Local Government and Legislative Prayer: Can They Pray or Not?
In Virginia, Ms. Hudson asked for a permanent injunction because the Board consistently opened each of its meetings with a Christian prayer, which offended her and made her feel like an outsider. As a side note, more relevant to the personal than the legal conflict, Ms. Hudson has repeatedly criticized and opposed the Board on many issues. The court first concluded she had standing to bring her grievance. The court then considered the prayer issue and pointed out that specifically sectarian prayers (such as always praying in Jesus’ name), that advance a particular religious faith, are an Establishment Clause violation. The court did not say the Board could not use prayers, but that it could not repeatedly open its meetings with prayers associated with any one religion.
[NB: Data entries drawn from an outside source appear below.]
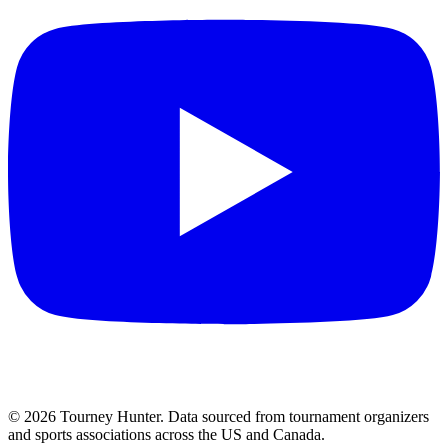
©
2026
Tourney Hunter. Data sourced from tournament organizers
and sports associations across the US and Canada.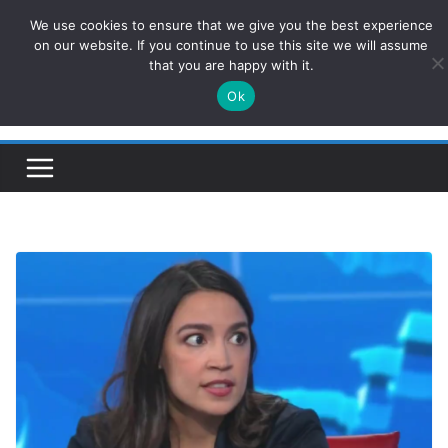
Skip
We use cookies to ensure that we give you the best experience
ConservativesNews
to
on our website. If you continue to use this site we will assume
that you are happy with it.
content
Ok
Insight on Power, Policy, and the American Economy.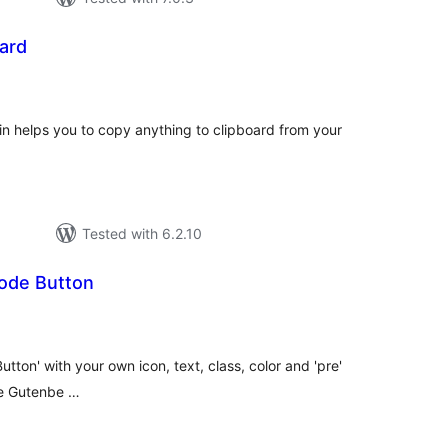
ard
tal
tings
n helps you to copy anything to clipboard from your
Tested with 6.2.10
ode Button
tal
tings
ton' with your own icon, text, class, color and 'pre'
he Gutenbe …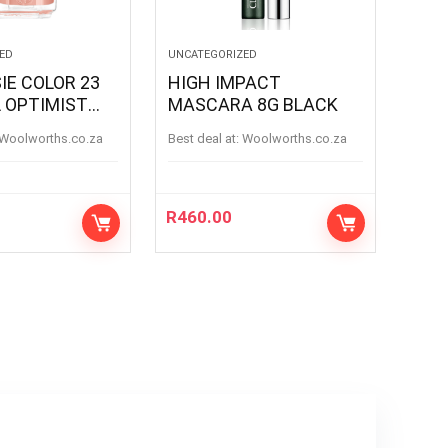
ED
UNCATEGORIZED
IE COLOR 23
HIGH IMPACT
 OPTIMIST
MASCARA 8G BLACK
 OPTIMIS
woolworths.co.za
Best deal at:
woolworths.co.za
R
460.00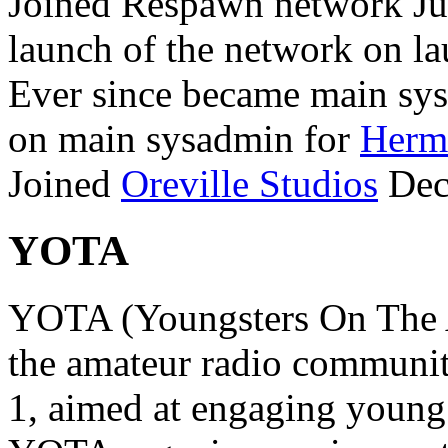
Joined Respawn network Jul
launch of the network on la
Ever since became main sy
on main sysadmin for
Hermi
Joined
Oreville Studios
Dec
YOTA
YOTA (Youngsters On The Air
the amateur radio communit
1, aimed at engaging young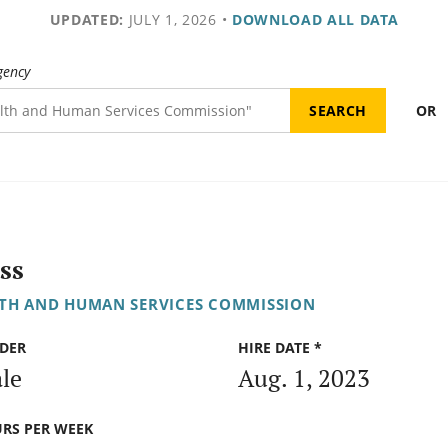
UPDATED:
JULY 1, 2026
•
DOWNLOAD ALL DATA
gency
OR
ss
TH AND HUMAN SERVICES COMMISSION
DER
HIRE DATE *
le
Aug. 1, 2023
RS PER WEEK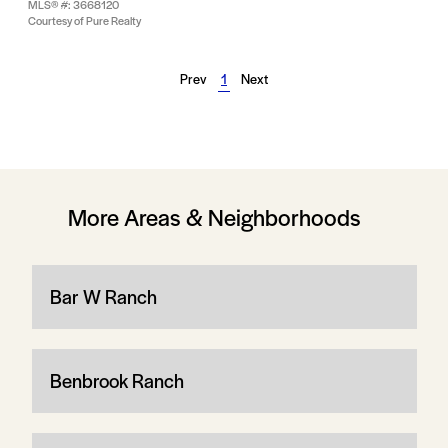
MLS® #: 3668120
Courtesy of Pure Realty
Prev
1
Next
More Areas & Neighborhoods
Bar W Ranch
Benbrook Ranch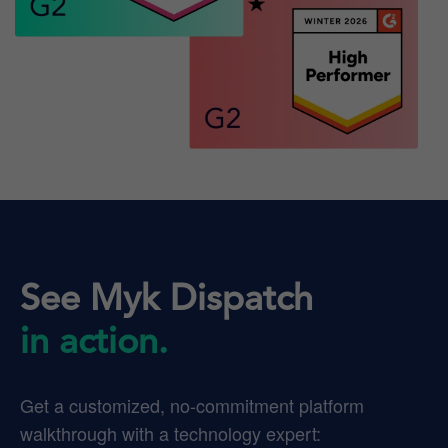
See Myk Dispatch
in action.
Get a customized, no-commitment platform
walkthrough with a technology expert: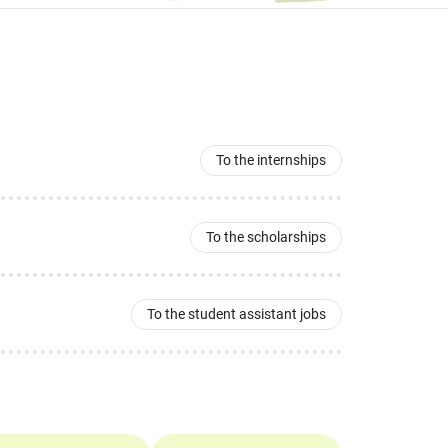
To the internships
To the scholarships
To the student assistant jobs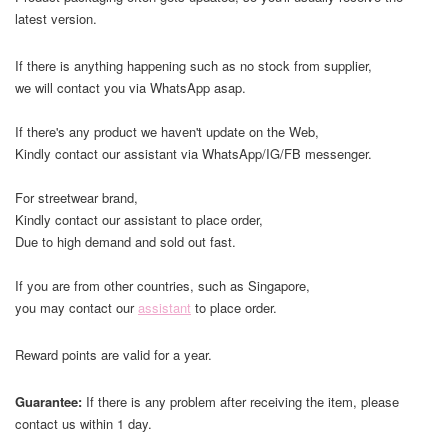
latest version.
If there is anything happening such as no stock from supplier,
we will contact you via WhatsApp asap.
If there's any product we haven't update on the Web,
Kindly contact our assistant via WhatsApp/IG/FB messenger.
For streetwear brand,
Kindly contact our assistant to place order,
Due to high demand and sold out fast.
If you are from other countries, such as Singapore,
you may contact our
assistant
to place order.
Reward points are valid for a year.
Guarantee:
If there is any problem after receiving the item, please
contact us within 1 day.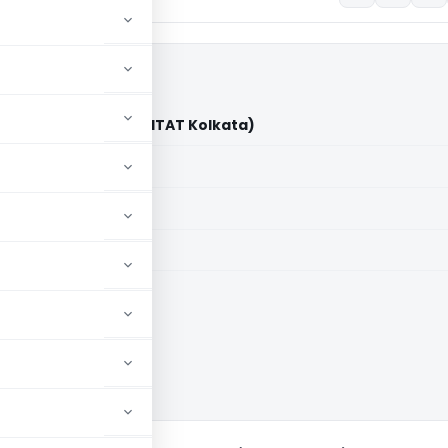
 (P) Ltd. Vs. DCIT (ITAT Kolkata)
aid members
aid members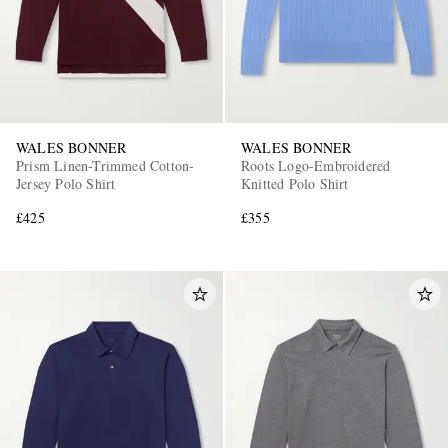
WALES BONNER
WALES BONNER
Prism Linen-Trimmed Cotton-
Roots Logo-Embroidered
Jersey Polo Shirt
Knitted Polo Shirt
£425
£355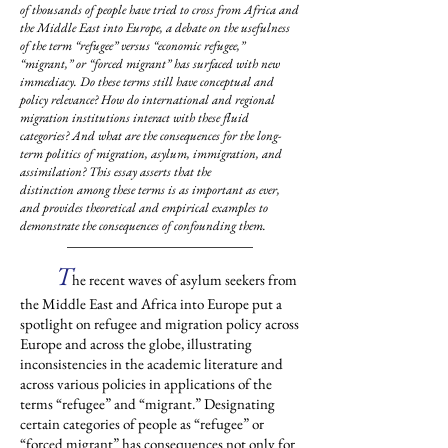
of thousands of people have tried to cross from Africa and
the Middle East into Europe, a debate on the usefulness
of the term “refugee” versus “economic refugee,”
“migrant,” or “forced migrant” has surfaced with new
immediacy. Do these terms still have conceptual and
policy relevance? How do international and regional
migration institutions interact with these fluid
categories? And what are the consequences for the long-
term politics of migration, asylum, immigration, and
assimilation? This essay asserts that the
distinction among these terms is as important as ever,
and provides theoretical and empirical examples to
demonstrate the consequences of confounding them.
T
he recent waves of asylum seekers from
the Middle East and Africa into Europe put a
spotlight on refugee and migration policy across
Europe and across the globe, illustrating
inconsistencies in the academic literature and
across various policies in applications of the
terms “refugee” and “migrant.” Designating
certain categories of people as “refugee” or
“forced migrant” has consequences not only for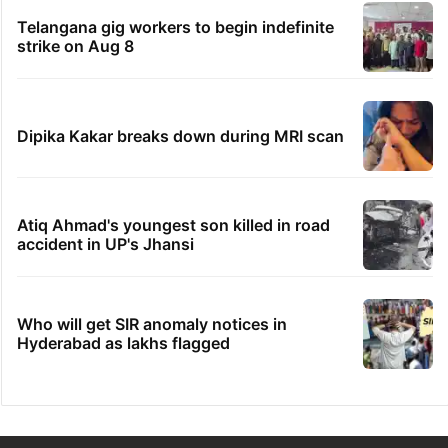
Telangana gig workers to begin indefinite
strike on Aug 8
Dipika Kakar breaks down during MRI scan
Atiq Ahmad's youngest son killed in road
accident in UP's Jhansi
Who will get SIR anomaly notices in
Hyderabad as lakhs flagged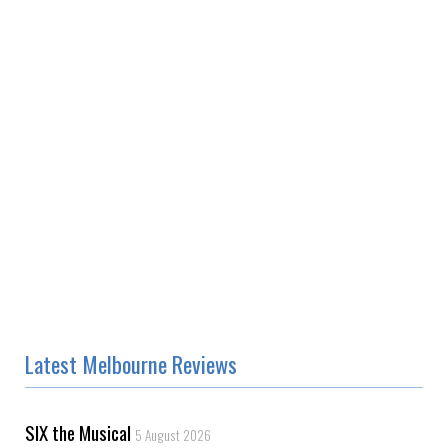
Latest Melbourne Reviews
SIX the Musical
5 August 2026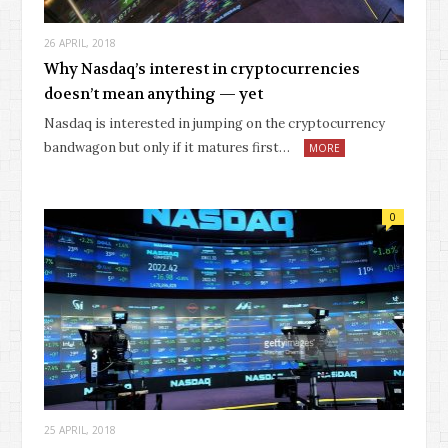
26 APRIL, 2018
Why Nasdaq’s interest in cryptocurrencies
doesn’t mean anything — yet
Nasdaq is interested in jumping on the cryptocurrency
bandwagon but only if it matures first…
MORE
0
25 APRIL, 2018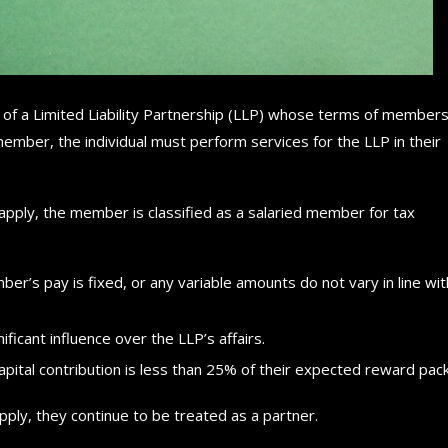
 of a Limited Liability Partnership (LLP) whose terms of members
ember, the individual must perform services for the LLP in their
s apply, the member is classified as a salaried member for tax
er’s pay is fixed, or any variable amounts do not vary in line wit
ficant influence over the LLP’s affairs.
capital contribution is less than 25% of their expected reward pac
ply, they continue to be treated as a partner.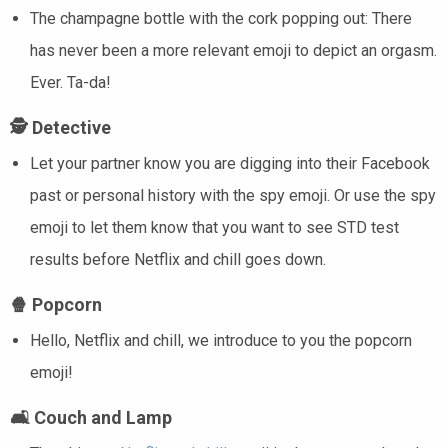
The champagne bottle with the cork popping out: There
has never been a more relevant emoji to depict an orgasm.
Ever. Ta-da!
🕵️
Detective
Let your partner know you are digging into their Facebook
past or personal history with the spy emoji. Or use the spy
emoji to let them know that you want to see STD test
results before Netflix and chill goes down.
🍿
Popcorn
Hello, Netflix and chill, we introduce to you the popcorn
emoji!
🛋️
Couch and Lamp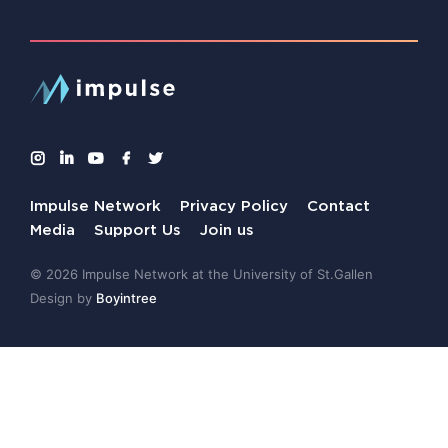
Impulse Network
Privacy Policy
Contact
Media
Support Us
Join us
© 2026 Impulse Network at the University of St.Gallen
Design by
Boyintree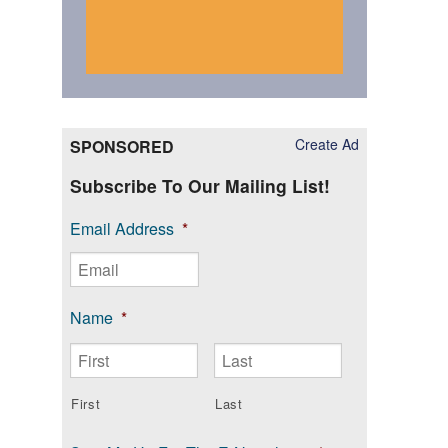
Create Ad
SPONSORED
Subscribe To Our Mailing List!
Email Address
*
Name
*
First
Last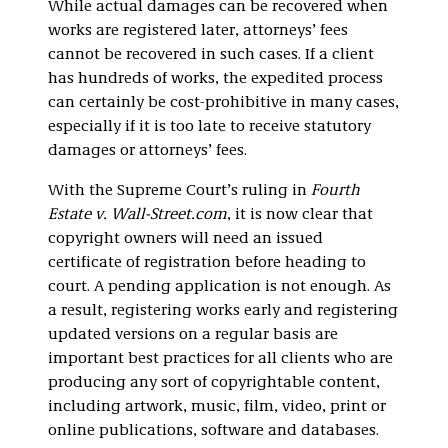
While actual damages can be recovered when
works are registered later, attorneys’ fees
cannot be recovered in such cases. If a client
has hundreds of works, the expedited process
can certainly be cost-prohibitive in many cases,
especially if it is too late to receive statutory
damages or attorneys’ fees.
With the Supreme Court’s ruling in
Fourth
Estate v. Wall-Street.com
, it is now clear that
copyright owners will need an issued
certificate of registration before heading to
court. A pending application is not enough. As
a result, registering works early and registering
updated versions on a regular basis are
important best practices for all clients who are
producing any sort of copyrightable content,
including artwork, music, film, video, print or
online publications, software and databases.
In Lakeland, the Atheists of Florida originally objected to the Protestant nature of the prayers, and in Jesus’ name. The City responded by considerably broadening its list of potential speakers, to include other religions and many denominations. They were still mostly Christian (reflecting the existing religious organizations). AOF then filed the lawsuit. The City passed a formal resolution defining its legislative prayers. The resolution included points like use of a general database, having no members of the City Commission pray, and not having the prayer be on the official agenda. The Eleventh Circuit agreed that: (1) the current prayers did not advance a single faith; (2) the selection process was broad; and (3) the nature of the prayers did not seem to intend to exploit the opportunity to proselytize. The Court found no Establishment Clause violation.
Between them, these cases and the courts’ discussion suggest some principles for invocational prayer. Such prayer is less likely to be a violation if it does not advance a particular faith or religion, is brought by a broad variety of potential speakers, and is not carried out by the members of the local government. On May 22, 2013, the U.S. Supreme Court agreed to hear a federal case challenging the constitutionality of opening prayers at the town council meetings in Greece, New York, so there should be further guidance before long.